◆ OBJECTIVES
1) In the security guard discussion, how much of his future income did the 22-year-old guard end up owing the family?
2) Condense the paragraph of the security guard discussion that begins "Take it from me" into a short list that keeps its main facts.

◆ SELECTED PASSAGE
»»

One October night, he watched a man breaking into a house about 120 yards away from his nearest perimeter point. Approximately 90 minutes later the man emerges carrying something and puts it into the trunk of his car before driving off. The guard went off duty at 4:30am and was awakened at 10am by police. Turns out the thief he saw entered the home, tied up the mother so she could watch him rape her 12 y/o daughter, then killed her. He carried the young girl off (later to be found dead elsewhere). When asked why he didn't report it, he pointed out he was "just following orders".

That didn't work out so well for him. The rest of the family - on a camping trip - returned and later sued the security company and guard. The company folded up after firing the guard. At 22 years of age, he found himself owing $2.5M of his future income to the family for failing to do what any reasonable and prudent person would do.

B Strong
04-03-2010, 8:56 AM
I'm the Chief of Security for a non-publicly traded corporation in California.

Security officers are in a no-win situation more often than not, but real problems start anytime the use of force becomes involved.

Take it from me - as an individual or company owner - if you as a security officer use force, or if a hired employee uses force on the job, you will be in civil court even if the use of force is determined to be lawful. I know of two companies on the S.F. peninsula - one that made an 8 figure settlement, and one that made a 7 figure settlement over use-of-force lawsuits against their hired officers. Neither use-of-force involved death...the company that made the seven figure settlement ended up closing it's doors, and the security company they had contracted with closed within 48 hours of the use-of-force incident.

The best thing any officer can do in the situations referenced is get communication started with the 911 operator, and give as accurate description as possible of the perps and any involved vehicles.

And unfortunately some of the stereotypes of security personnel is indeed true. Some guys are the worst type of wanna-be LEO, even some academy washouts and occasionally even a graduate, but every employee has the potential to turn your world upside down if they use force, even while that use is justified.

loopsb
04-03-2010, 1:11 PM
CSACANNONEER - while I agree that , not knowing any particular details from the situation, firing a warning shot sounds like a bad idea. My comment was directed towards those, including yourself several times I believe, who stated emphaticly that his/her job was "only to observe and report". THAT would get you fired if you were a loss prevention agent and paid to intervene and arrest. :seeya:

Shenaniguns
04-03-2010, 3:22 PM
Security guards need to know their place! It's to observe and report. Intervention and detainment are a last resort. These guys are morons who were going to be police officers but were unable to spell academy. So, they couldn't look it up in a phone book and apply.

««

◆ DATASET ROWS
»»

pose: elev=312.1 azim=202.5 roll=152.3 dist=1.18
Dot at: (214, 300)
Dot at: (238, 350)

««
»»

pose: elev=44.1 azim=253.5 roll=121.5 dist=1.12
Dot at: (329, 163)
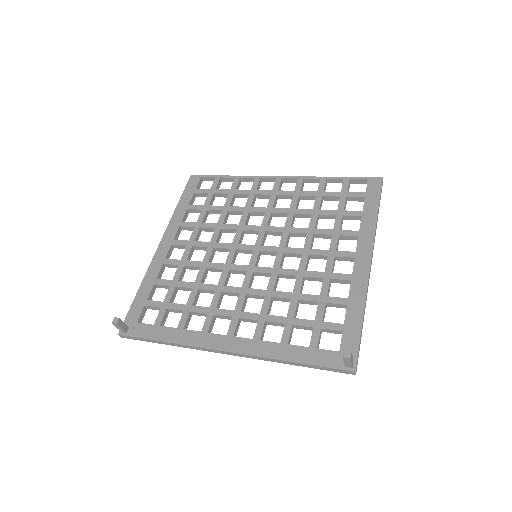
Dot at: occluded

««

◆ ANSWERS IN ORDER
1) $2.5M

2)
- A security officer, or a hired employee, who uses force on the job will end up in civil court, even if that force is found lawful.
- Two companies on the S.F. peninsula settled use-of-force lawsuits against their hired officers: one for an 8-figure sum and one for a 7-figure sum.
- Neither incident involved a death.
- The company with the 7-figure settlement closed, and the security company it had contracted with closed within 48 hours of the incident.